The nationwide core consumer price index (CPI), which includes oil goods but excludes volatile fresh food prices, rose 0.9 per cent in November from a year earlier, government data showed on Tuesday, just ahead of a median market forecast for a 0.8 per cent annual rise and October’s 0.8 per cent gain.

Core consumer prices in Tokyo, available a month before the nationwide data, were up 0.8 per cent in December from a year earlier, faster than a median market forecast for 0.7 per cent growth.

Spending increases

Separate government data released on Tuesday showed household spending rose 1.7 per cent in November from a year earlier, much higher than market forecasts for a 0.5 per cent increase.

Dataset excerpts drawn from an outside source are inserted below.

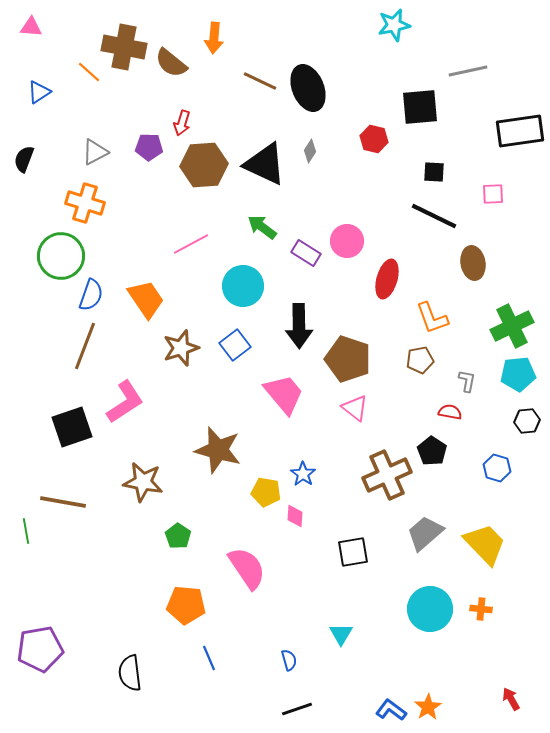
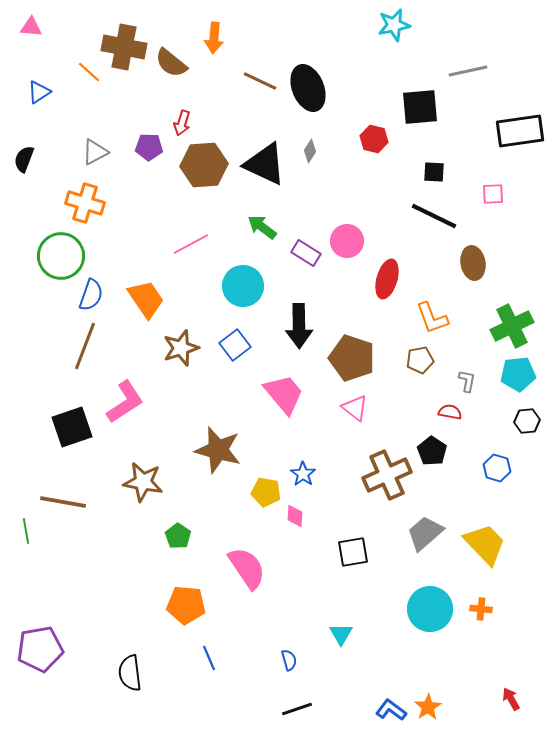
brown pentagon at (348, 359): moved 4 px right, 1 px up
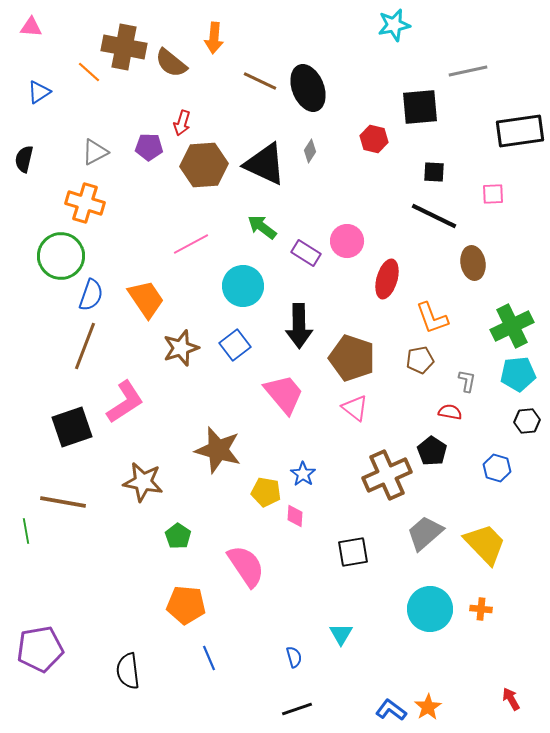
black semicircle at (24, 159): rotated 8 degrees counterclockwise
pink semicircle at (247, 568): moved 1 px left, 2 px up
blue semicircle at (289, 660): moved 5 px right, 3 px up
black semicircle at (130, 673): moved 2 px left, 2 px up
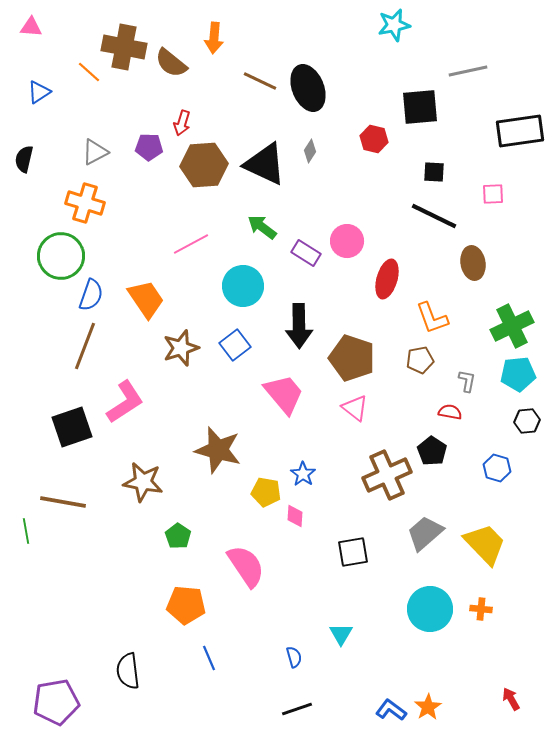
purple pentagon at (40, 649): moved 16 px right, 53 px down
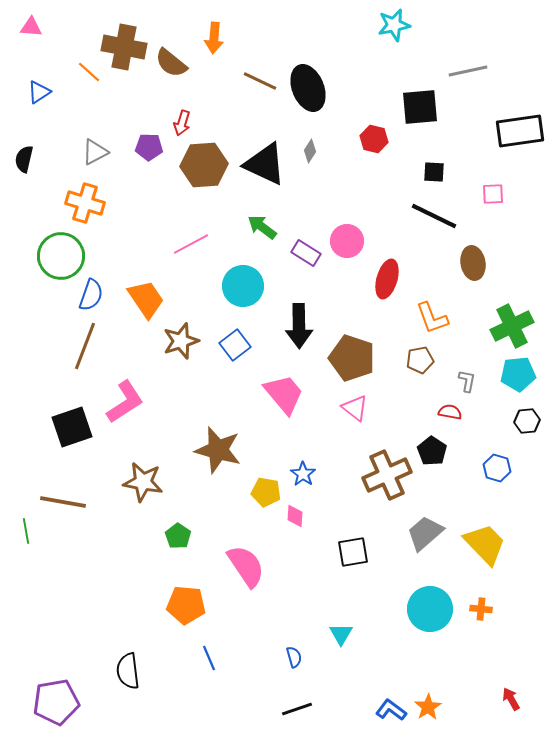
brown star at (181, 348): moved 7 px up
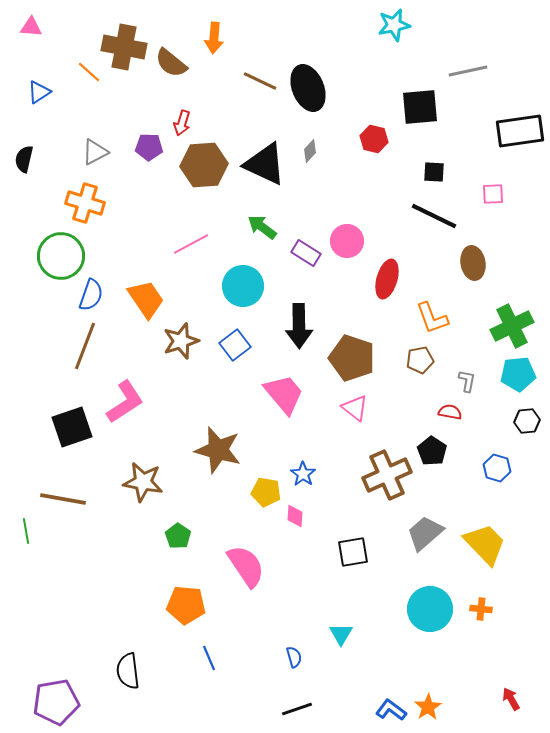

Japan's economy grew an annualised 2.5 per cent in July–September to mark a seventh straight quarter of growth thanks to robust exports and capital expenditure. But the inflation rate remains distant from the Bank of Japan’s (BOJ) 2 per cent target, as firms remain wary of scaring away cost-sensitive consumers with price hikes.

The BOJ kept monetary policy steady last week and its governor reassured markets the central bank will lag well behind overseas peers in ending its ultra-loose monetary settings.